→ **TO-DO ITEM**
Report the number of lines in the data below that hold "стандарту", without any other words.

--- DATA SUPPLIED ---

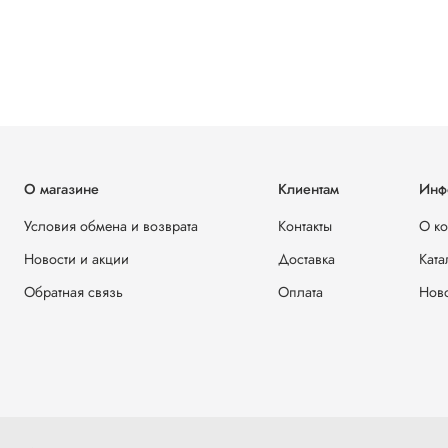
О магазине
Клиентам
Инф
Условия обмена и возврата
Контакты
О к
Новости и акции
Доставка
Ката
Обратная связь
Оплата
Ново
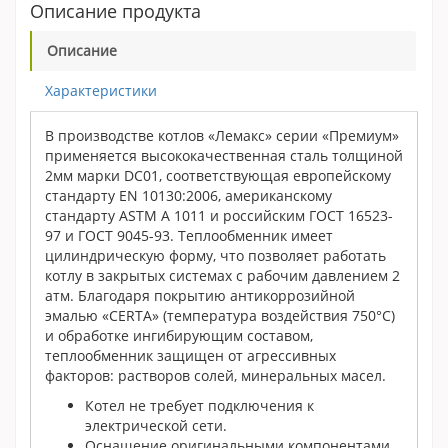
Описание продукта
Описание
Характеристики
В производстве котлов «Лемакс» серии «Премиум»
применяется высококачественная сталь толщиной
2мм марки DC01, соответствующая европейскому
стандарту EN 10130:2006, американскому
стандарту ASTM A 1011 и российским ГОСТ 16523-
97 и ГОСТ 9045-93. Теплообменник имеет
цилиндрическую форму, что позволяет работать
котлу в закрытых системах с рабочим давлением 2
атм. Благодаря покрытию антикоррозийной
эмалью «CERTA» (температура воздействия 750°С)
и обработке ингибирующим составом,
теплообменник защищен от агрессивных
факторов: растворов солей, минеральных масел.
Котел не требует подключения к
электрической сети.
Оснащение оригинальными компонентами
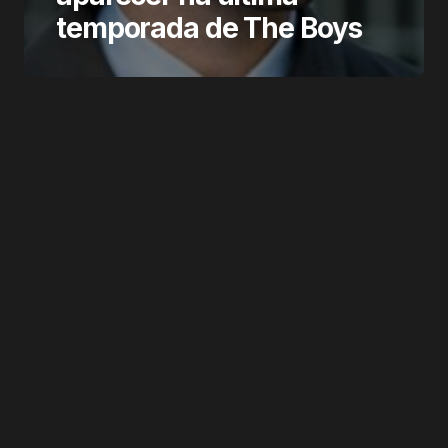
temporada de The Boys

---

→ **ANSWER TO THE PROBLEM**
2